Supplied records
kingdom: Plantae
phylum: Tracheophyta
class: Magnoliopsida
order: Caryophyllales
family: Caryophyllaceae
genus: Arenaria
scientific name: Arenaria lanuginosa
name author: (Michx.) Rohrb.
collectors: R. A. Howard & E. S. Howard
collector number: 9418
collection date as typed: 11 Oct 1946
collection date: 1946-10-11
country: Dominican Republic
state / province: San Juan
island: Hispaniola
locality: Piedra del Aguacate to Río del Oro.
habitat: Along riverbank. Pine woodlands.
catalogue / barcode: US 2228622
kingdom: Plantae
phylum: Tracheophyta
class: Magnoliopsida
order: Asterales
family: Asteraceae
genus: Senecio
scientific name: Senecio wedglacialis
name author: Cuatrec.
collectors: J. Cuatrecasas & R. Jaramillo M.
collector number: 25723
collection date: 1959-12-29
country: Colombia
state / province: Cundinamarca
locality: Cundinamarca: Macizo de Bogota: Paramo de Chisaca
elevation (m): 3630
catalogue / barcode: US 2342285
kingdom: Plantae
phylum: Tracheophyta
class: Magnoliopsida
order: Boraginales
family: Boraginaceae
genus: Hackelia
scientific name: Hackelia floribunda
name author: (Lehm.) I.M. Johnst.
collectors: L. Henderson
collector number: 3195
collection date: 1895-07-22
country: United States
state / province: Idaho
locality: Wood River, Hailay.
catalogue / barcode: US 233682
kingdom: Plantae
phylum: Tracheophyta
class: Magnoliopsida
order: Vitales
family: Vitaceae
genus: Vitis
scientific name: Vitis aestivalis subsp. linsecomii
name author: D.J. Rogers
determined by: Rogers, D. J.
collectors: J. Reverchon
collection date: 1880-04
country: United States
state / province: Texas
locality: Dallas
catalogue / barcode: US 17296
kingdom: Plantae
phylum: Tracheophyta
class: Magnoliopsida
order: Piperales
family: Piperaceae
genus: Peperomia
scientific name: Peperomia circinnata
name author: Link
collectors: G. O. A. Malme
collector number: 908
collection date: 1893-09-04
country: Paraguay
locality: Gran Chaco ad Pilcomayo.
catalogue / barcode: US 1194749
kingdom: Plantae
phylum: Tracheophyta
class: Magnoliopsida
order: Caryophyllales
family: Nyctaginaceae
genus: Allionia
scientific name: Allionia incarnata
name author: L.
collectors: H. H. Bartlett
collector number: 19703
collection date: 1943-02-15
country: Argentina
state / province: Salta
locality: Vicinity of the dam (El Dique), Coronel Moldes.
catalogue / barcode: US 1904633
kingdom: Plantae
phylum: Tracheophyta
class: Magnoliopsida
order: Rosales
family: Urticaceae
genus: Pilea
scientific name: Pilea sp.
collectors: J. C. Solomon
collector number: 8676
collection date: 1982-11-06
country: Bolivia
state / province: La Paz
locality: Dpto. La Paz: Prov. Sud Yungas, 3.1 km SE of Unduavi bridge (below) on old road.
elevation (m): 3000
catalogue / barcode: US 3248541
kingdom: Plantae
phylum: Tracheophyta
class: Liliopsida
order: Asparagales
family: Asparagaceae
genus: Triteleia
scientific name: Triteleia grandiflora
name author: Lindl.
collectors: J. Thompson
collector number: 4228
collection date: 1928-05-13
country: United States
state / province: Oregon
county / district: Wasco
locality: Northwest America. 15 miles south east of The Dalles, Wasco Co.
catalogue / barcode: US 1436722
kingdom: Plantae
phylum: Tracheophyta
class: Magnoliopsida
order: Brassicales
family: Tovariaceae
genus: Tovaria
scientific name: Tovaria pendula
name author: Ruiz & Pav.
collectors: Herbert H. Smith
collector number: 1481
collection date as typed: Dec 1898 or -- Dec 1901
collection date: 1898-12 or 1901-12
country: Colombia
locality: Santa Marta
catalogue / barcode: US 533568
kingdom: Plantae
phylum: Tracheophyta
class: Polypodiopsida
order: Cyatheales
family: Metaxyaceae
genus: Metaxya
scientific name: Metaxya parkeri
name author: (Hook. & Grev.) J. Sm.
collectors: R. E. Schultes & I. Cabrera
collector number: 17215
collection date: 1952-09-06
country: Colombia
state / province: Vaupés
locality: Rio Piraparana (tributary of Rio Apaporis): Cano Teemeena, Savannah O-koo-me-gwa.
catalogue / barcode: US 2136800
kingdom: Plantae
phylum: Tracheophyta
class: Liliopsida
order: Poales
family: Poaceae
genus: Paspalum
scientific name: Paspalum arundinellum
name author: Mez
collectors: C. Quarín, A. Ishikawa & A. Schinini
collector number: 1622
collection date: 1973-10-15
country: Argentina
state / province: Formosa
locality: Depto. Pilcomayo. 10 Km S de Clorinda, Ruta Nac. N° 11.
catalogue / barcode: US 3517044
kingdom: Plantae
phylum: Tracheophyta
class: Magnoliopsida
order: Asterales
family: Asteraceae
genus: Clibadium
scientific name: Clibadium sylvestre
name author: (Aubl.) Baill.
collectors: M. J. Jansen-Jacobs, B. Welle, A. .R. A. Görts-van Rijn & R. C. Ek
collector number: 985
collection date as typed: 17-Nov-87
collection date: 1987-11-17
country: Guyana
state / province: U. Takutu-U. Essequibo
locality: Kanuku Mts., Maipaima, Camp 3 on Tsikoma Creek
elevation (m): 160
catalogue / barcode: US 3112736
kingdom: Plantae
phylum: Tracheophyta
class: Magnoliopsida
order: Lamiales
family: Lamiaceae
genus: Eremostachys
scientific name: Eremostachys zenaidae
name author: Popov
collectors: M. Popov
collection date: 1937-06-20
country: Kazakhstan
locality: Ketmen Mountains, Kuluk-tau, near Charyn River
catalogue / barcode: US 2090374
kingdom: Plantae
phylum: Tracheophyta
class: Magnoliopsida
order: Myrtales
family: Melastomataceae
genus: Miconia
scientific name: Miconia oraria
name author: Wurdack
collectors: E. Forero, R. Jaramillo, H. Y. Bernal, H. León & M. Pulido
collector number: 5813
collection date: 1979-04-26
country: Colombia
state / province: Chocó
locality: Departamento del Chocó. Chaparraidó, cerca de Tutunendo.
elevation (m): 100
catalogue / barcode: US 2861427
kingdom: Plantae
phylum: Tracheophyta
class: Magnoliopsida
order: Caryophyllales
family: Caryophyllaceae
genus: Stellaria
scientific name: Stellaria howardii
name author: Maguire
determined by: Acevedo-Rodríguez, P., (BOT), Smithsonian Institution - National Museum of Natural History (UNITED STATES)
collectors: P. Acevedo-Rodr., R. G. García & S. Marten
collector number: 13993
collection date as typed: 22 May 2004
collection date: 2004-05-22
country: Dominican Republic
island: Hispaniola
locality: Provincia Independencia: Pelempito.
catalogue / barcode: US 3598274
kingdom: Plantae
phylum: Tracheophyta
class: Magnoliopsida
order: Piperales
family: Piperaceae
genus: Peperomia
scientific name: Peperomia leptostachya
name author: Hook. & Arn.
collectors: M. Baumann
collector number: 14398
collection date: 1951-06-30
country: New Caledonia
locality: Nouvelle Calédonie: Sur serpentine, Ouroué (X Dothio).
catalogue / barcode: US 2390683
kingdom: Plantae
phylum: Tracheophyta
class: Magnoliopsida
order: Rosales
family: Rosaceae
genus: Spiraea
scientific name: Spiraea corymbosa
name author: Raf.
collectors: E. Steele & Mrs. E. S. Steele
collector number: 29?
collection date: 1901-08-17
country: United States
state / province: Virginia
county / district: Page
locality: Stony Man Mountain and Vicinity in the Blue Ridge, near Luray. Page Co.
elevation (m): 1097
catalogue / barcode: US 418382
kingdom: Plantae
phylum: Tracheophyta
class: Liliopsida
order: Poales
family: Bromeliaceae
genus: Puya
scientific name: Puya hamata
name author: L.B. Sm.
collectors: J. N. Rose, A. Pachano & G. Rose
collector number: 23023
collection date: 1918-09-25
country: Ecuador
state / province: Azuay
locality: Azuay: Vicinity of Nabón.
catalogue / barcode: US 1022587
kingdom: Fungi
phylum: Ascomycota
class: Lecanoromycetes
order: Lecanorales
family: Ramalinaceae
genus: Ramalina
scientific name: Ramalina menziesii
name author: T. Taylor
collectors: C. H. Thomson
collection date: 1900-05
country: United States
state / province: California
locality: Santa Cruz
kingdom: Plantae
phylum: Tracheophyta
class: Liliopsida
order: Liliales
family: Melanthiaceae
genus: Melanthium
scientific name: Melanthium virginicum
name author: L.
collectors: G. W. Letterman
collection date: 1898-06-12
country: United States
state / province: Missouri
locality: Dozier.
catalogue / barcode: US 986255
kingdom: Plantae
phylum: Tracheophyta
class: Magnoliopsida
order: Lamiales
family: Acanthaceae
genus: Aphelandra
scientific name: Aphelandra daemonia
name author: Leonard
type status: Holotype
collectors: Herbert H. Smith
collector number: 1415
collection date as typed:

Prompt
Please output the part of the listing that begins with the line containing "genus: Spiraea" and ends with the line containing "locality: Azuay: Vicinity of Nabón.", both lines included, as a Markdown table. Use a column named Row for the row number and a column named Text for the line, and leave out blank lines.

In response
| Row | Text |
|---|---|
| 1 | genus: Spiraea |
| 2 | scientific name: Spiraea corymbosa |
| 3 | name author: Raf. |
| 4 | collectors: E. Steele & Mrs. E. S. Steele |
| 5 | collector number: 29? |
| 6 | collection date: 1901-08-17 |
| 7 | country: United States |
| 8 | state / province: Virginia |
| 9 | county / district: Page |
| 10 | locality: Stony Man Mountain and Vicinity in the Blue Ridge, near Luray. Page Co. |
| 11 | elevation (m): 1097 |
| 12 | catalogue / barcode: US 418382 |
| 13 | kingdom: Plantae |
| 14 | phylum: Tracheophyta |
| 15 | class: Liliopsida |
| 16 | order: Poales |
| 17 | family: Bromeliaceae |
| 18 | genus: Puya |
| 19 | scientific name: Puya hamata |
| 20 | name author: L.B. Sm. |
| 21 | collectors: J. N. Rose, A. Pachano & G. Rose |
| 22 | collector number: 23023 |
| 23 | collection date: 1918-09-25 |
| 24 | country: Ecuador |
| 25 | state / province: Azuay |
| 26 | locality: Azuay: Vicinity of Nabón. |